━━━━━ RAW DATA ━━━━━
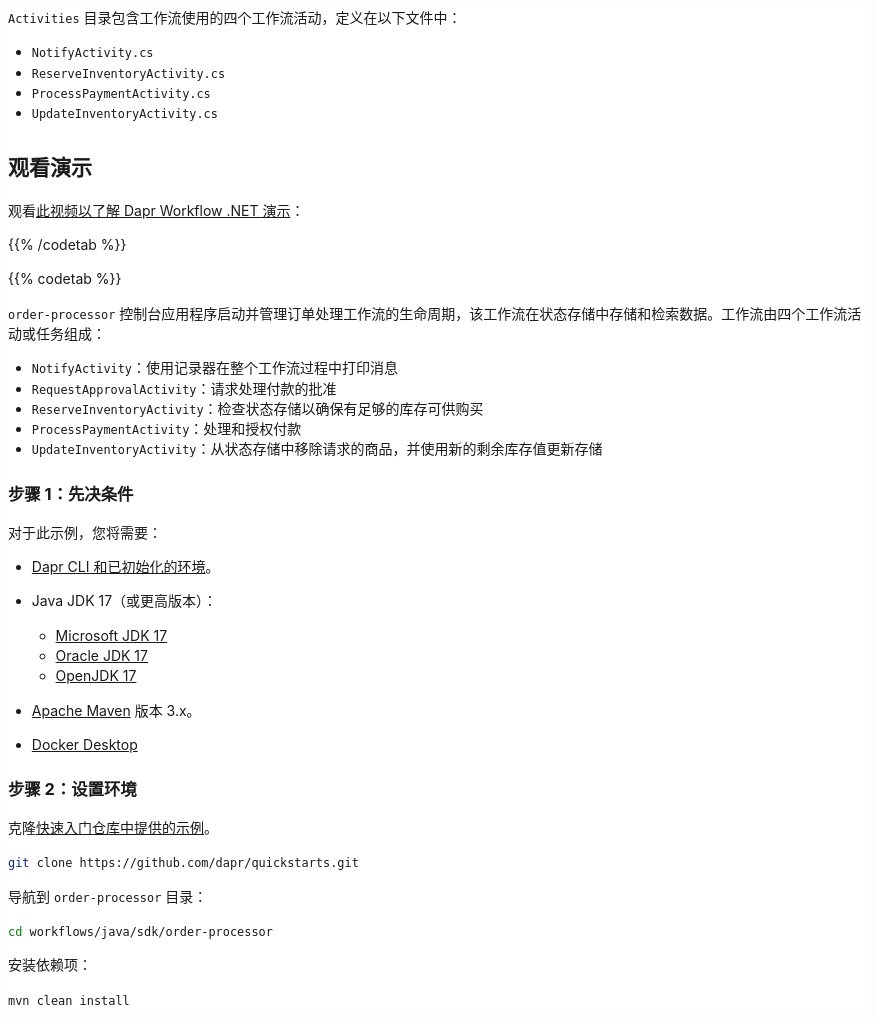 `Activities` 目录包含工作流使用的四个工作流活动，定义在以下文件中：

- `NotifyActivity.cs`
- `ReserveInventoryActivity.cs`
- `ProcessPaymentActivity.cs`
- `UpdateInventoryActivity.cs`

## 观看演示

观看[此视频以了解 Dapr Workflow .NET 演示](https://youtu.be/BxiKpEmchgQ?t=2564)：

<iframe width="560" height="315" src="https://www.youtube-nocookie.com/embed/BxiKpEmchgQ?start=2564" title="YouTube video player" frameborder="0" allow="accelerometer; autoplay; clipboard-write; encrypted-media; gyroscope; picture-in-picture; web-share" allowfullscreen></iframe>

{{% /codetab %}}

 
{{% codetab %}}

`order-processor` 控制台应用程序启动并管理订单处理工作流的生命周期，该工作流在状态存储中存储和检索数据。工作流由四个工作流活动或任务组成：

- `NotifyActivity`：使用记录器在整个工作流过程中打印消息
- `RequestApprovalActivity`：请求处理付款的批准
- `ReserveInventoryActivity`：检查状态存储以确保有足够的库存可供购买
- `ProcessPaymentActivity`：处理和授权付款
- `UpdateInventoryActivity`：从状态存储中移除请求的商品，并使用新的剩余库存值更新存储

### 步骤 1：先决条件

对于此示例，您将需要：

- [Dapr CLI 和已初始化的环境](https://docs.dapr.io/getting-started)。
- Java JDK 17（或更高版本）：
    - [Microsoft JDK 17](https://docs.microsoft.com/java/openjdk/download#openjdk-17)
    - [Oracle JDK 17](https://www.oracle.com/technetwork/java/javase/downloads/index.html#JDK17)
    - [OpenJDK 17](https://jdk.java.net/17/)
- [Apache Maven](https://maven.apache.org/install.html) 版本 3.x。

- [Docker Desktop](https://www.docker.com/products/docker-desktop)


### 步骤 2：设置环境

克隆[快速入门仓库中提供的示例](https://github.com/dapr/quickstarts/tree/master/workflows/java/sdk)。

```bash
git clone https://github.com/dapr/quickstarts.git
```

导航到 `order-processor` 目录：

```bash
cd workflows/java/sdk/order-processor
```

安装依赖项：

```bash
mvn clean install
```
━━━━━
__HOW TO COMPLETE THIS TASK__
The lines from the one containing "### 步骤 1：先决条件" through the last line of the records are the answer; set them down exactly and add nothing.

__WRITTEN RESPONSE__
### 步骤 1：先决条件

对于此示例，您将需要：

- [Dapr CLI 和已初始化的环境](https://docs.dapr.io/getting-started)。
- Java JDK 17（或更高版本）：
    - [Microsoft JDK 17](https://docs.microsoft.com/java/openjdk/download#openjdk-17)
    - [Oracle JDK 17](https://www.oracle.com/technetwork/java/javase/downloads/index.html#JDK17)
    - [OpenJDK 17](https://jdk.java.net/17/)
- [Apache Maven](https://maven.apache.org/install.html) 版本 3.x。

- [Docker Desktop](https://www.docker.com/products/docker-desktop)


### 步骤 2：设置环境

克隆[快速入门仓库中提供的示例](https://github.com/dapr/quickstarts/tree/master/workflows/java/sdk)。

```bash
git clone https://github.com/dapr/quickstarts.git
```

导航到 `order-processor` 目录：

```bash
cd workflows/java/sdk/order-processor
```

安装依赖项：

```bash
mvn clean install
```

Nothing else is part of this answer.